Not all patients who present to the office with colon polyps will be diagnosed with colon cancer. This second-leading cause of cancer-related deaths in the US usually begins as small, benign adenomatous lump, and becomes cancerous overtime.

Colon cancer, or colorectal cancer as it’s regularly known, is a cancer which starts in the large bowel portion of the gastrointestinal (GI) system. Because it comes in many forms and symptoms, coding the definitive diagnosis might be risky. Guard your practice’s deserved dollars with these 3 tips.

1. Don’t Go Looking For ‘Benign’, ‘Malignant’

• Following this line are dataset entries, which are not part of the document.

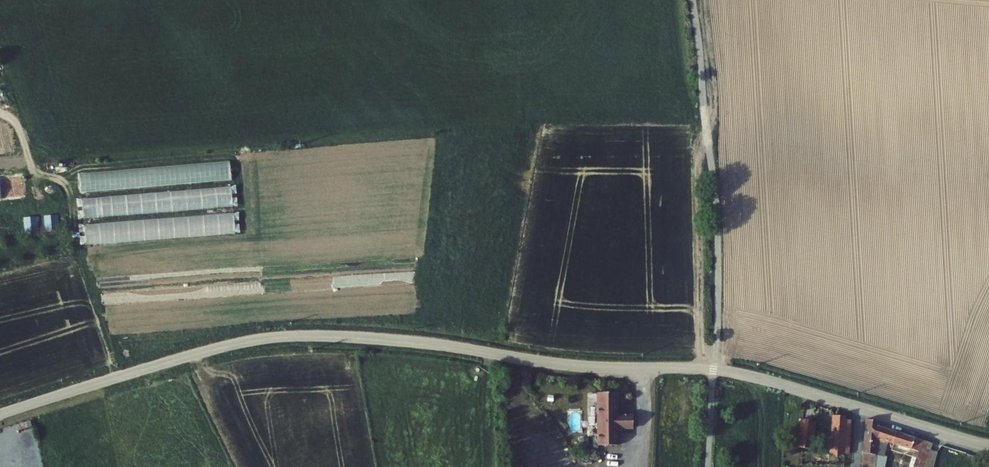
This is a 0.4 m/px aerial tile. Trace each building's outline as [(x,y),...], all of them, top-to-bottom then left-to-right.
[(181,187),(180,167),(78,172),(80,192),(181,187)] [(232,188),(80,196),(81,217),(233,209),(232,188)] [(85,243),(240,234),(239,223),(234,223),(233,214),(84,222),(85,243)] [(116,335),(139,334),(138,323),(116,324),(116,335)] [(600,439),(600,447),(619,447),(618,430),(635,429),(634,416),(618,416),(617,407),(619,407),(619,394),(601,395),(601,407),(599,410),(599,418),(601,420),(599,422),(600,432),(601,432),(601,439),(600,439)] [(821,409),(810,407),(805,442),(817,443),(821,409)] [(834,452),(804,450),(803,462),(846,465),(847,450),(852,450),(854,416),(850,415),(850,412),(837,411),(834,452)] [(869,421),(863,466),(877,466),(882,439),(925,450),(921,466),(929,466),(933,451),(929,451),(931,438),(884,425),(882,421),(869,421)] [(933,451),(929,466),(936,466),(939,453),(933,451)]
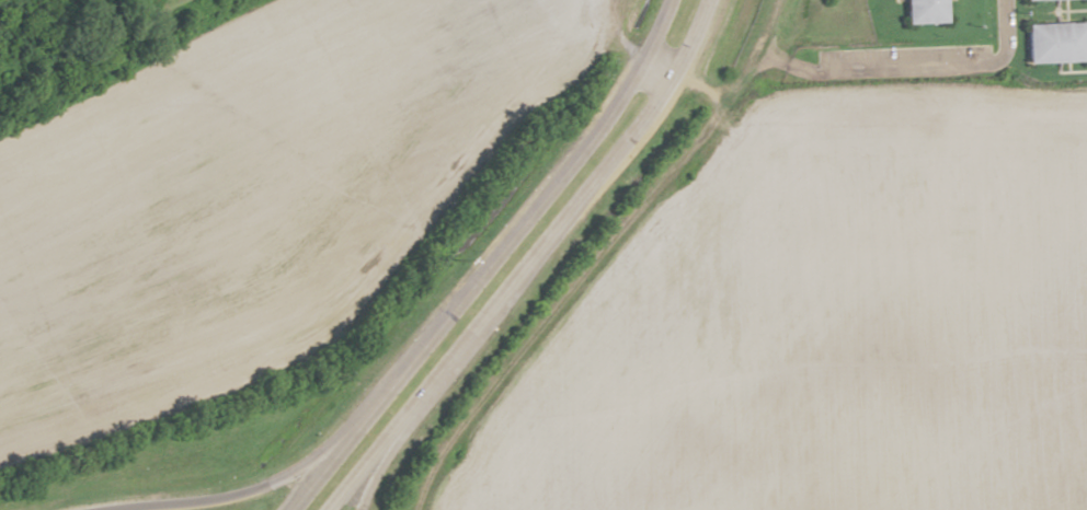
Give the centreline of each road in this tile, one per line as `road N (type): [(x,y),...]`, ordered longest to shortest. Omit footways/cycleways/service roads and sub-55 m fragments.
road 1 (secondary): [(326,509),(673,79),(708,0)]
road 2 (secondary): [(665,0),(651,35),(602,103),(283,509)]
road 3 (residential): [(413,509),(446,447),(716,108),(768,0)]
road 4 (trunk): [(363,412),(291,472),(237,494),(99,509)]

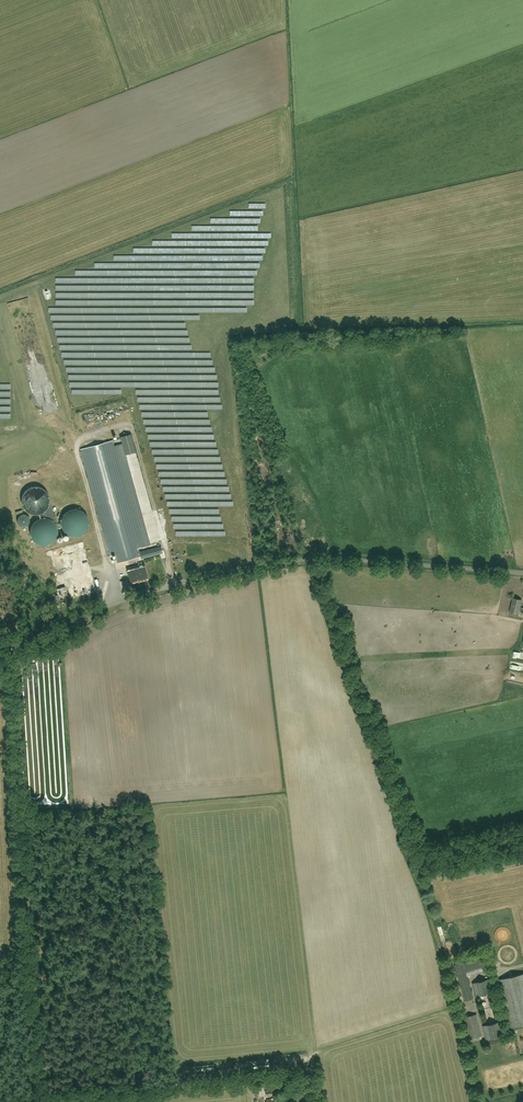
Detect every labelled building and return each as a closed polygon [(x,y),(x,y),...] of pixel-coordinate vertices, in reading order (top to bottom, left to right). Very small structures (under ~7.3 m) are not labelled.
[(80,449),(110,556),(115,554),(118,563),(139,557),(136,549),(150,545),(126,455),(125,455),(136,452),(131,434),(120,437),(122,444),(118,444),(114,446),(113,442),(113,440),(80,449)] [(22,499),(22,500),(22,502),(22,503),(22,504),(22,505),(23,506),(23,507),(24,508),(24,509),(25,509),(26,510),(27,511),(27,512),(28,512),(29,513),(30,513),(31,514),(32,514),(33,514),(35,514),(36,514),(37,514),(38,514),(39,519),(38,519),(37,520),(36,520),(35,521),(34,522),(33,523),(32,524),(32,525),(31,526),(31,527),(30,527),(30,528),(30,529),(30,530),(30,531),(30,532),(30,533),(30,534),(30,535),(30,536),(31,537),(31,538),(32,539),(32,540),(33,540),(33,541),(34,542),(35,543),(36,543),(37,544),(38,544),(39,545),(40,545),(41,545),(42,545),(43,546),(44,546),(44,545),(45,545),(46,545),(47,545),(48,545),(49,544),(50,544),(50,543),(51,543),(52,542),(53,542),(53,541),(54,540),(55,539),(55,538),(56,537),(56,536),(56,535),(57,534),(57,533),(57,532),(57,531),(57,530),(56,529),(56,528),(57,528),(50,499),(49,498),(49,497),(49,496),(48,495),(48,494),(47,493),(47,492),(46,491),(45,490),(44,489),(43,488),(42,488),(41,488),(41,487),(40,487),(39,487),(38,486),(37,486),(36,486),(35,486),(34,486),(33,487),(32,487),(31,487),(30,487),(29,488),(28,488),(27,489),(26,490),(26,491),(25,491),(24,492),(24,493),(23,494),(23,495),(22,496),(22,497),(22,498),(22,499)] [(173,494),(165,496),(171,528),(177,527),(176,518),(177,517),(173,494)] [(61,522),(61,523),(61,524),(61,525),(61,526),(62,527),(62,528),(63,529),(63,530),(64,531),(64,532),(65,532),(65,533),(66,533),(67,534),(68,535),(69,535),(70,536),(71,536),(72,536),(73,537),(74,537),(75,537),(76,537),(77,537),(78,536),(79,536),(80,536),(81,535),(82,535),(83,534),(84,533),(85,533),(85,532),(86,532),(86,531),(87,530),(87,529),(88,528),(88,527),(89,526),(89,525),(89,524),(89,523),(89,522),(89,521),(89,519),(88,518),(88,517),(87,516),(87,515),(86,514),(85,513),(84,512),(83,511),(82,511),(81,510),(80,510),(79,509),(78,509),(77,509),(76,509),(75,509),(74,509),(73,509),(72,509),(71,509),(70,510),(69,510),(68,511),(67,511),(66,512),(65,513),(64,514),(63,515),(63,516),(62,517),(62,518),(61,519),(61,521),(61,522)] [(17,520),(17,521),(17,522),(18,522),(18,523),(18,524),(19,524),(19,525),(20,525),(20,526),(21,526),(22,526),(23,527),(24,527),(25,526),(26,526),(27,526),(27,525),(28,525),(28,524),(29,524),(29,523),(29,522),(30,522),(30,521),(30,520),(30,519),(29,518),(29,517),(28,516),(27,515),(26,514),(25,514),(24,514),(23,514),(22,514),(21,514),(20,515),(19,516),(18,517),(18,518),(17,519),(17,520)] [(161,546),(138,552),(140,559),(163,553),(161,546)] [(143,564),(126,568),(130,584),(147,580),(143,564)] [(520,607),(522,600),(513,598),(510,612),(519,614),(519,612),(522,613),(522,608),(520,607)] [(485,956),(464,963),(468,975),(489,969),(485,956)] [(463,963),(454,965),(465,1001),(473,998),(463,963)] [(500,980),(512,1028),(522,1025),(522,974),(500,980)] [(490,979),(472,984),(475,993),(493,989),(490,979)] [(476,1014),(463,1017),(468,1038),(482,1035),(476,1014)] [(501,1022),(483,1026),(486,1039),(504,1035),(501,1022)]
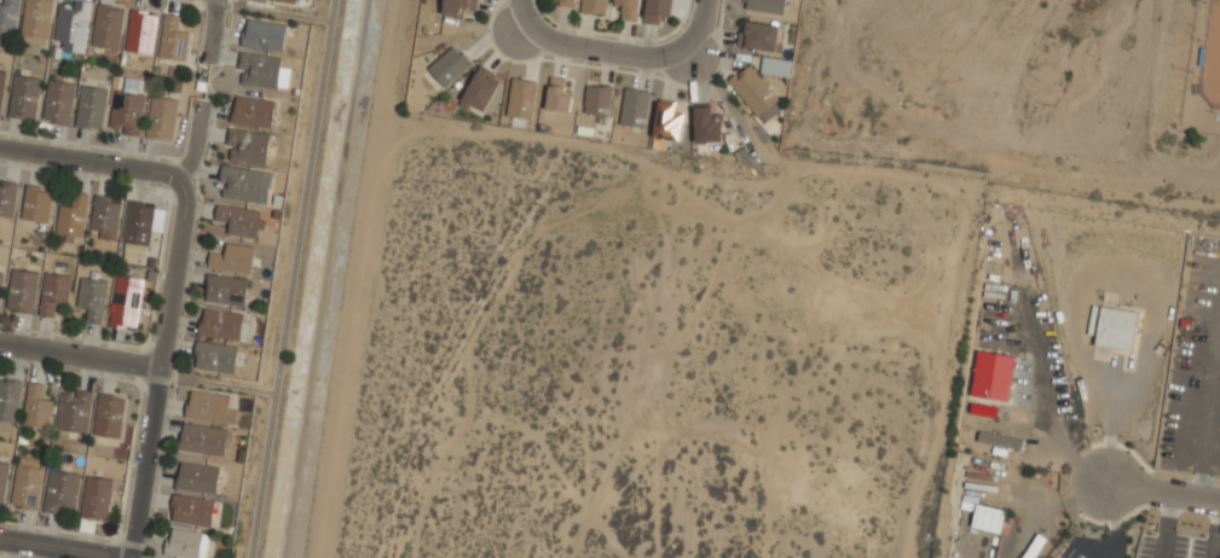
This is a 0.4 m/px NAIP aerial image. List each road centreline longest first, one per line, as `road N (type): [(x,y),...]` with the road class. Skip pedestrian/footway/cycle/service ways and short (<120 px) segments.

Whether or not you’re dealing with a full-blown colorectal cancer, you should be looking at the different terms used to describe benign or malignant colonic polyps. Some of these include:

  • Adenomas including tubular adenomas and tubulovillous adenomas
  • Hyperplastic polyps
  • Inflammatory polyps
  • Familial adenomatous polyposis, a rare hereditary disorder that causes hundreds of polyps in the lining of the colon beginning in the teenage years. If this is left untreated, the patient becomes high risk to develop colon cancer.
  • Hereditary nonpolyposis colorectal cancer, a hereditary disorder that causes an increased risk of developing colon cancer.

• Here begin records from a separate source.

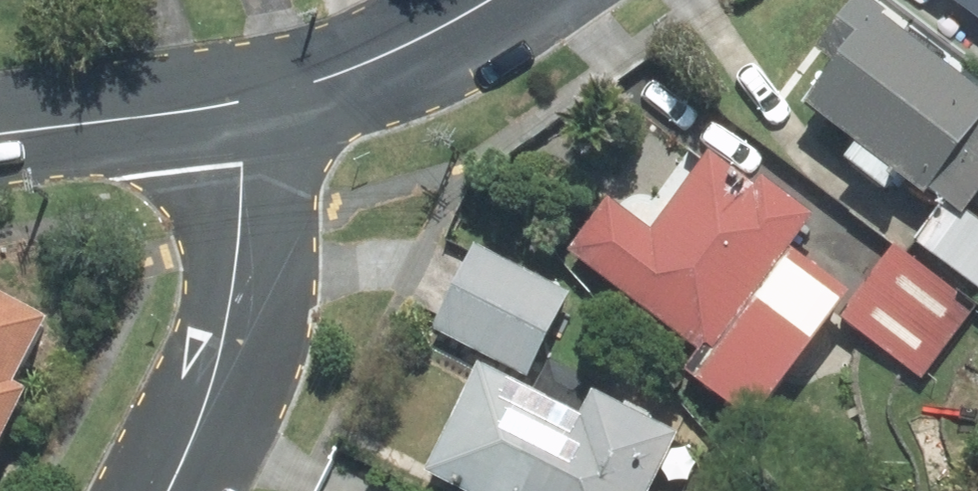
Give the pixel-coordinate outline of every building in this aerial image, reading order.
[(977,24),(977,0),(947,0),(977,24)] [(977,298),(977,229),(972,225),(977,216),(977,104),(882,36),(891,24),(859,1),(812,66),(829,78),(798,122),(849,158),(838,172),(880,202),(868,219),(977,298)] [(689,392),(750,438),(848,309),(789,264),(816,229),(763,189),(755,199),(707,163),(648,240),(605,208),(564,261),(707,369),(689,392)] [(976,312),(893,253),(842,325),(925,384),(976,312)] [(475,254),(434,338),(529,385),(571,301),(475,254)] [(47,336),(0,312),(0,457),(25,409),(13,402),(47,336)] [(431,473),(466,490),(661,490),(687,440),(599,395),(586,419),(486,368),(431,473)]
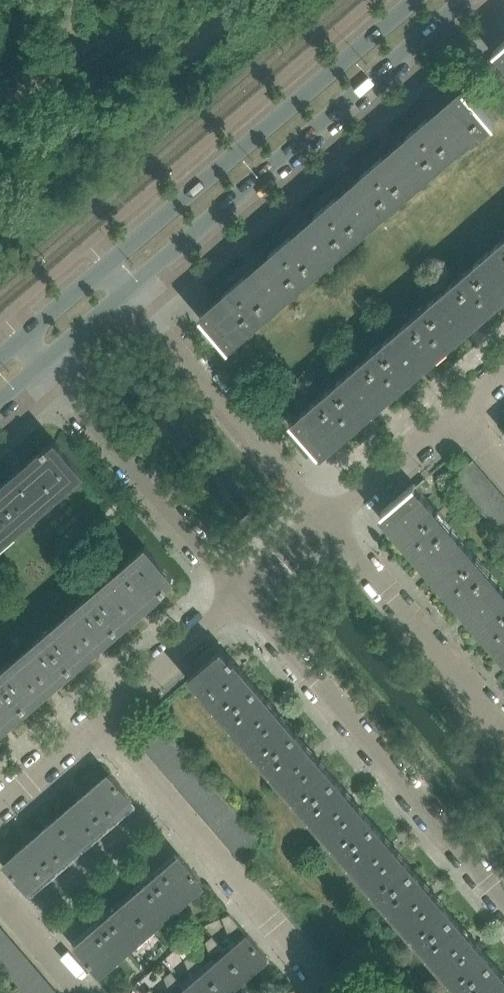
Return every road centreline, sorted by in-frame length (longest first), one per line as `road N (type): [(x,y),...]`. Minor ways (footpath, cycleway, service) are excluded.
road 1 (tertiary): [(125,291),(460,0)]
road 2 (tertiary): [(408,0),(103,265)]
road 3 (residential): [(240,592),(503,898)]
road 4 (residential): [(330,992),(95,717)]
road 5 (residential): [(41,361),(240,592)]
road 6 (residential): [(327,516),(125,291)]
road 7 (residential): [(503,726),(327,516)]
road 8 (residential): [(95,717),(240,592)]
road 9 (residential): [(327,516),(452,408)]
road 10 (residential): [(0,893),(85,992)]
road 11 (residential): [(0,800),(95,717)]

But first, you have to accomplish the task of determining — without a doubt — if a polyp is benign or malignant. If you think you would find the clues in the pathology report (PR), think again. Usually, the PR will not use the term “benign” or “malignant.” However, it will use a description that points to the usual behavior of the polyp. It’s up to you to interpret those descriptions into benign or malignant.

Experts advise that you always wait for the pathology report to come back before deciding on a particular ICD-9. Even the gastroenterologists, themselves, usually defer to the pathology report before making a recommendation.